Hierarchical clustering of surface C response, physicochemical predictors, and rainfall. Median values, first and third quantiles, and 95% confidence intervals are shown for each hierarchical depth group (A), SOC and best physicochemical predictors (B), k2 alongside best predictors (C), and k1 and best predictors (D).

Clustering SOC response and predictors by depth to 1 m showed strong reductions in Roots, SOC content, and k2 with increasing depth (Fig. 5). Similarly, Clay, WSagg, Fep/Alp, and Fec/Alc decreased with increasing depth but showed greater variance within each group and weaker association with depth. In contrast, changes in k1, CEC, and AEC were not associated with depth. Further when surface soils were clustered by rainfall, several clear rainfall groups were found (Fig. 6). Increased rainfall was not associated with increased Roots or SOC in surface soils. In contrast, k2 showed small increases with low rainfall, while k1 showed small increases with high rainfall. However, both k2 and k1 had high variance that limit comparisons in the driest areas. Increased Clay and WSagg, and reduced CEC, showed the strongest associations with increased rainfall in surface soils. These patterns align with weathering of clay minerals towards Fe and Al oxyhydroxides.

Hierarchical clustering also demonstrated that rainfall, as an important climate gradient, was not associated with the development of SOC and Roots. Thus, assumption that soil parameters are major controls of SOC storage and dynamics compared to climate were confirmed in this constrained system. Clustering by depth and rainfall also highlights that WSagg and Clay develop with high rainfall and in surface soils that have greater climate interaction compared to deeper soil profiles. Increased rainfall was also associated with decreased CEC in surface soils. In contrast to CEC, changes in Fep/Alp and Fec/Alc were only associated with depth, which suggests that soil forming factors other than rainfall, like parent material and biological interactions are likely involved in the development of these predictive mineral ratios.

Conclusion

Increased negative surface charge, water stable aggregation, organo-Fe complexation, and root inputs are key SOC protection mechanism across this tropical agricultural system despite high soil disturbance. Root-mineral interactions also synergized to store more SOC. In contrast, no clear mechanisms described slow pool decay rate, with more roots related to more slow pool loss. However, fast pool decay was reduced in areas with negative surface charge. Increased negative surface charge, though a weak effect, may compound with time to shuttle SOC onto soil surfaces and into SOC pools with slower turnover time. Once adsorbed or coprecipitated on mineral surfaces, SOC in slower pools may decay based on simple reaction kinetics, like pool size and temperature. However, incubating soils for more than 90-days is needed to assess the slowest moving SOC pools and any associated soil physicochemical parameters and mechanisms.

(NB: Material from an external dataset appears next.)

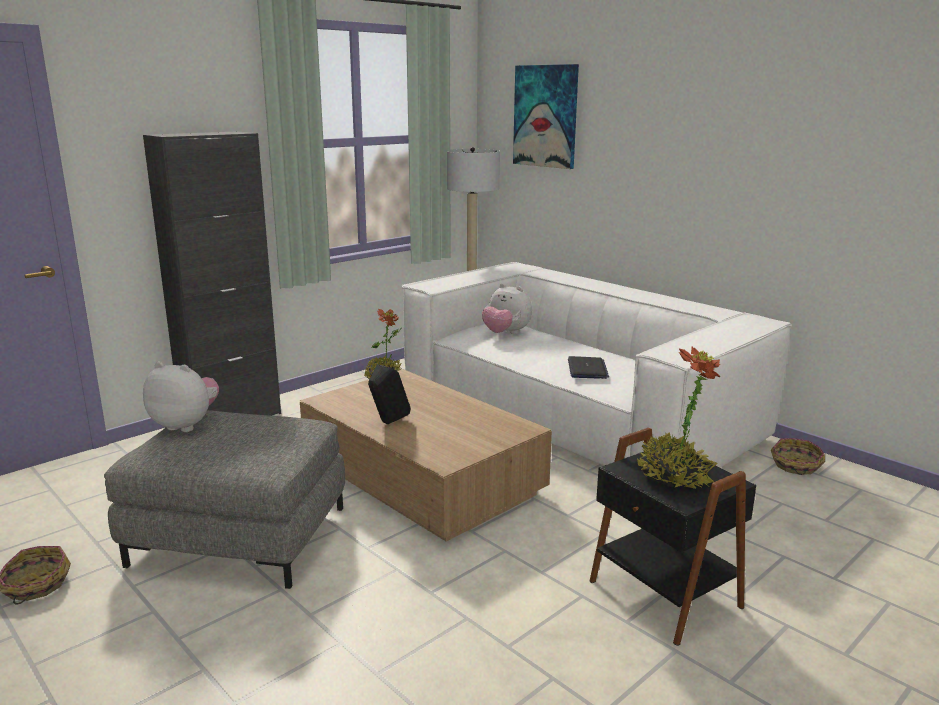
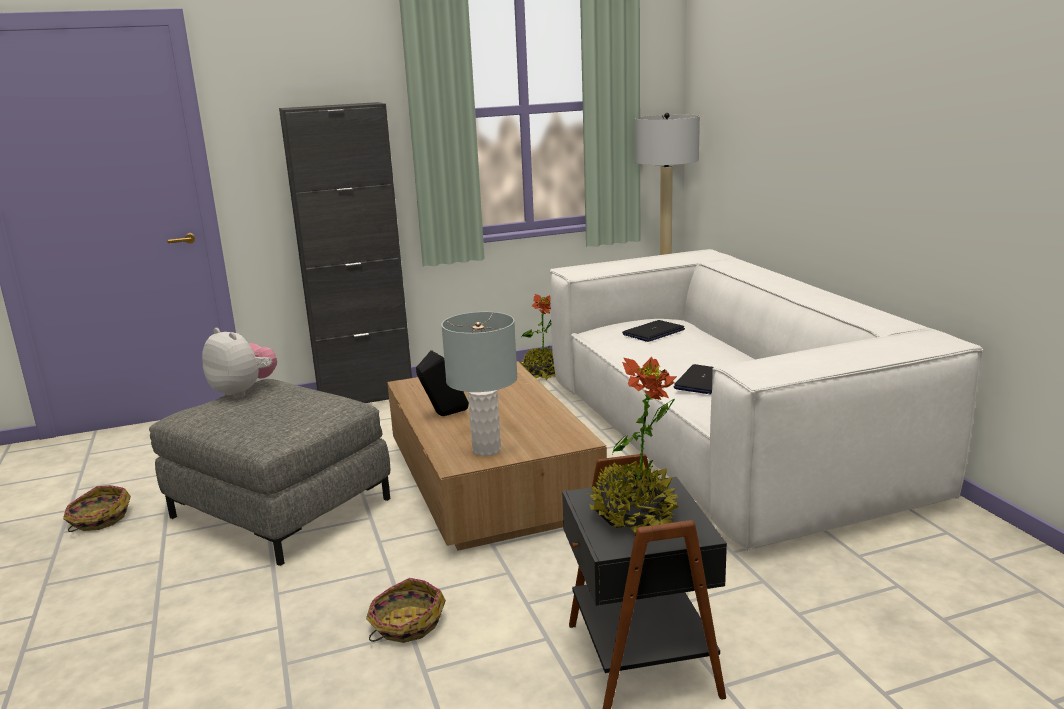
camera: 25 degrees right, 0 degrees up
(458, 447) = (487, 450): none -> grey table lamp
(506, 334) = (653, 332): plush toy -> laptop
(545, 116) = (744, 73): picture -> none
(795, 466) = (964, 542): basket -> basket (405, 624)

Testing soil physicochemical predictors across continuous SOC response, depth, and climate allowed generalization across these gradients, giving SOC estimates created here direct application in similar tropical soils with a history of intensive cane cultivation. In contrast, SOC dynamics predicted by 2-pool incubation models were less effective, though it has not been resolved how weak effects of negative surface charge over long time-periods may drive SOC storage. Our ability to estimate SOC response in post-sugar soils, which represents most agricultural land in the State of Hawaii, will improve with testing the effectiveness of identified models and predictors in other areas, and experiments that test mechanisms and causality. Exploring how identified predictors can extend estimates from soil improvement studies into other areas, and inform underlying relationships in earth system models, could improve our understanding of SOC storage mechanisms and ability to estimate SOC outcomes globally.